Vielleicht so zum einschlafen.

Dann kann er auch gleich erklären, dass Winnetou, als „Häuptling“ der Mescalero-Apachen, gar keine Zeit für seine vielen Abenteuer gehabt hätte. Weil seine Haupteinnahmequelle aus Raubzügen gegen andere Clans bestanden hätte, denen er Nahrung und Vieh klaut. Und Menschen verschleppt, vornehmlich junge Mädchen, um sie zu vergewaltigen. Und Ohrringe getragen hätte.

Aufgrund eigener Shitstörmchen-Erfahrung weise ich an dieser Stelle gerne nochmal darauf hin, dass Eskimo immer noch Eskimo heißen. Weil Inuit nur ein Teil aller Eskimo sind. Oder noch nie von Yupik gehört, Ihr Rassisten?

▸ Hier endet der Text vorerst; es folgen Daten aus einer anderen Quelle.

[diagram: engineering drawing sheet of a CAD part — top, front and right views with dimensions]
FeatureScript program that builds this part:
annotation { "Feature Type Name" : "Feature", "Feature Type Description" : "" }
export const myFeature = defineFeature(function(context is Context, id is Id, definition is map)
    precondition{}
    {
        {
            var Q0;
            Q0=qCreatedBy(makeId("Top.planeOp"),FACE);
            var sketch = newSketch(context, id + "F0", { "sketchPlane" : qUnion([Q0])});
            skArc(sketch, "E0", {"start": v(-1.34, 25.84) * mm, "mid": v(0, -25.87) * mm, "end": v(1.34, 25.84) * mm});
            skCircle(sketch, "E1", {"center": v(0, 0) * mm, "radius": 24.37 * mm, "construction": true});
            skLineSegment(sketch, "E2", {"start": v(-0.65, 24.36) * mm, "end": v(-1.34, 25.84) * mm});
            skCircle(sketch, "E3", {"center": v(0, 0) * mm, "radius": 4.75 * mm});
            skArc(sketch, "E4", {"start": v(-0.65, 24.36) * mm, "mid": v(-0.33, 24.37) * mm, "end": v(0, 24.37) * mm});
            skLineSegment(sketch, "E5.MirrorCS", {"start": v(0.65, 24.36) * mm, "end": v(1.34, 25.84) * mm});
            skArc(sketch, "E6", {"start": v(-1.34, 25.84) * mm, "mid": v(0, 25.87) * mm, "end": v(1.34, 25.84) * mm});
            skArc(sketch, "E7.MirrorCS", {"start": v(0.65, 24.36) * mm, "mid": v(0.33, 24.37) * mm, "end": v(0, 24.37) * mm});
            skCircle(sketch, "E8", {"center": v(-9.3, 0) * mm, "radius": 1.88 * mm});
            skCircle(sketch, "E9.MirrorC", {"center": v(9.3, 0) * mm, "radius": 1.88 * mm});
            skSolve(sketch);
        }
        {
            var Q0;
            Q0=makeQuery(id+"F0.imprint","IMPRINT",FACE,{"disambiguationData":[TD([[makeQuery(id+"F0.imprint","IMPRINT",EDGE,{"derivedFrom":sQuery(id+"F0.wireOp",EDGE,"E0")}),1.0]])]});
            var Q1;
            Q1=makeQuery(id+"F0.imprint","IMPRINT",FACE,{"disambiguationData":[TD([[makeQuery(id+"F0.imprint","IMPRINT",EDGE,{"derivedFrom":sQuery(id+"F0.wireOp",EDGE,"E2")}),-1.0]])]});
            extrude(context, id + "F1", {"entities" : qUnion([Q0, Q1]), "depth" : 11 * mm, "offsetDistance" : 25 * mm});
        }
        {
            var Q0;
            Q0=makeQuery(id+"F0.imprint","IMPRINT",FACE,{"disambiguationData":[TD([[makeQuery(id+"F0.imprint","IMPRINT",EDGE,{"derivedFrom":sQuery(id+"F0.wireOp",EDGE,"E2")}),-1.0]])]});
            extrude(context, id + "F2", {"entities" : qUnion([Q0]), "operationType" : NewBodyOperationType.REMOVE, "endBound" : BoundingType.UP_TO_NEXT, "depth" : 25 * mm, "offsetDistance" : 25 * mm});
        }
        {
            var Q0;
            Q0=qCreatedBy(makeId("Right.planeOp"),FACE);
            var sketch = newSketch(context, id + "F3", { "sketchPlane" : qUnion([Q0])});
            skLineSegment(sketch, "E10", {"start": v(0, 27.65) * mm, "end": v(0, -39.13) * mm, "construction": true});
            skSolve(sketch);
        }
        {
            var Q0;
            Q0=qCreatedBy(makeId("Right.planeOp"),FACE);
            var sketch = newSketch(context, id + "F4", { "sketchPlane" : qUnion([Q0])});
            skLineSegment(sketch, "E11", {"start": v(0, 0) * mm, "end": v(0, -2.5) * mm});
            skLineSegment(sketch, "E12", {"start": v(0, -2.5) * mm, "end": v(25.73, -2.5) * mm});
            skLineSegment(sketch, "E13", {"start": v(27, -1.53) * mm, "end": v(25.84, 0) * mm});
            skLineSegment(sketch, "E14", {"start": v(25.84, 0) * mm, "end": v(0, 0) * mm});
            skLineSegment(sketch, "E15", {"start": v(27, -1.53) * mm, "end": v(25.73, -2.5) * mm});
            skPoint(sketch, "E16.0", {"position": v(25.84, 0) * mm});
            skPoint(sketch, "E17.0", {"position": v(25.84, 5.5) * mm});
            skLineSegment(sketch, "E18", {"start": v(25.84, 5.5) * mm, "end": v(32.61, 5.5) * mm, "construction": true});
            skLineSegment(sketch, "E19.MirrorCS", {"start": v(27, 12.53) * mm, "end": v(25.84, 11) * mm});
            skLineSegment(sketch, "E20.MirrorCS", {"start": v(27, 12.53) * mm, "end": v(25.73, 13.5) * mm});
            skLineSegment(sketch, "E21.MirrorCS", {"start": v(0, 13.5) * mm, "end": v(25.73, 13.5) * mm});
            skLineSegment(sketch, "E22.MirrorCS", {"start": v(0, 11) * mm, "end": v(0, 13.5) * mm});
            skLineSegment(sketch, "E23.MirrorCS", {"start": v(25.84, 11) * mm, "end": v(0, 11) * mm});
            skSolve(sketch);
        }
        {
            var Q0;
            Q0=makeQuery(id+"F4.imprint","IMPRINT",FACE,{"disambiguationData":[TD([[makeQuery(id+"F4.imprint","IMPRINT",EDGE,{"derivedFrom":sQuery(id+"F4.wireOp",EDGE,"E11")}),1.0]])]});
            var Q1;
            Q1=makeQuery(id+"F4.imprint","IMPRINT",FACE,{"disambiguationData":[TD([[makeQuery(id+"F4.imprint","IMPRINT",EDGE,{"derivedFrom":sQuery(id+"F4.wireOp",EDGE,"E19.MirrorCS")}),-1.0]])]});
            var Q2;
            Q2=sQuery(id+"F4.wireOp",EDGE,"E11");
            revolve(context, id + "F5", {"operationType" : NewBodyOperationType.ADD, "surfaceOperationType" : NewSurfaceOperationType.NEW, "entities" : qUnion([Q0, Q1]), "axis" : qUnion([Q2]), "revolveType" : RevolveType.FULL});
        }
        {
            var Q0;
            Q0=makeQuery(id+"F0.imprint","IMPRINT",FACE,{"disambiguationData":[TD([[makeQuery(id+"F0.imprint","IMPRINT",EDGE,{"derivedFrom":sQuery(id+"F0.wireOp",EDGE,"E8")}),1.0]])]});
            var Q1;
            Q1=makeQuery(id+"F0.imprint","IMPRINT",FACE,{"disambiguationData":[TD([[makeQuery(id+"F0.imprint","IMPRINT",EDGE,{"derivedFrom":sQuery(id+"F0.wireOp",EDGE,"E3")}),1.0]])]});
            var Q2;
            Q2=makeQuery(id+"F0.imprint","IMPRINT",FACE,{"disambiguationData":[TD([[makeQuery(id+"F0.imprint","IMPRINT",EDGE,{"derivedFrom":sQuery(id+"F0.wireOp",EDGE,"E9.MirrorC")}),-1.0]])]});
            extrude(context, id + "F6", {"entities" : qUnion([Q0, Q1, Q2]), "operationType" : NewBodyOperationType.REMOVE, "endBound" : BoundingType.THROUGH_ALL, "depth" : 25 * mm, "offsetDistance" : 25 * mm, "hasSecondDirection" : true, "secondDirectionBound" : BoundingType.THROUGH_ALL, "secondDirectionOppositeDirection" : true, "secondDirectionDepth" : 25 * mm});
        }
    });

Echt mal Leute, man kann auch alles übertreiben.
Für einen funktionierenden, moralischen Kompass sind vor allem Relationen wichtig.

Denn da drängt sich die Frage auf, was wir in unserem moralinsaurem Zeitgeist nun mit den vielen Büchern machen sollen, die bisher geschrieben wurden.
Lasst uns Pipi Langstrumpf erklären, dass Affen keine Haustiere sind. Die Darstellung der Hornissen bei Biene Maja wäre auch mal zu überdenken. Pinocchio wurde ja von Disney schon gehörig entschärft, Arielle stirbt nicht, die Stiefschwestern von Aschenputtel schneiden sich nicht mehr die Zehen ab und die Stiefmutter von Schneewittchen muss nicht mehr bis zum Tod in glühenden Schuhen tanzen. Aber es dürfte jawohl unnötig sein, dass dem Daumenlutscher mit einer Schere die Daumen abgeschnitten werden und der an Magersucht erkrankte Suppe-Kasper verhungert.
Ich bin sicher, der Räuber Hotzenplotz wurde nur aufgrund des soziokulturellen Kontextes durch die beginnende Industrialisierung an den Rand der Gesellschaft gedrängt.

Oder ist es nicht eher die Aufgabe der Erwachsenen, so etwas in den richtigen Kontext zu setzen und zu vermitteln? Vielleicht so als Alternative dazu, die Rotzis vorm Fernseher zu parken und sie bei der Einordnung sich selbst zu überlassen? Und zur Sicherheit alles zu entschärfen?

Sollte es vielleicht sogar wichtigeres geben, als ein Kinderbuch?
Der aktuelle Rassismusmonitor der Bundesregierung vom letzten Monat zeigt, dass 49 Prozent der Befragten an die Existenz von Rassen glauben und 27 Prozent der Bevölkerung glauben, dass es hierarchisch sortierte Gruppen braucht, die oben oder unten stehen.
Man darf bezweifeln, dass Winnetou dafür verantwortlich ist.

Ok, mir würde schon reichen zu sehen, wie jemand versucht einem Sechsjährigen das Wort Huitzilopochtli beizubringen.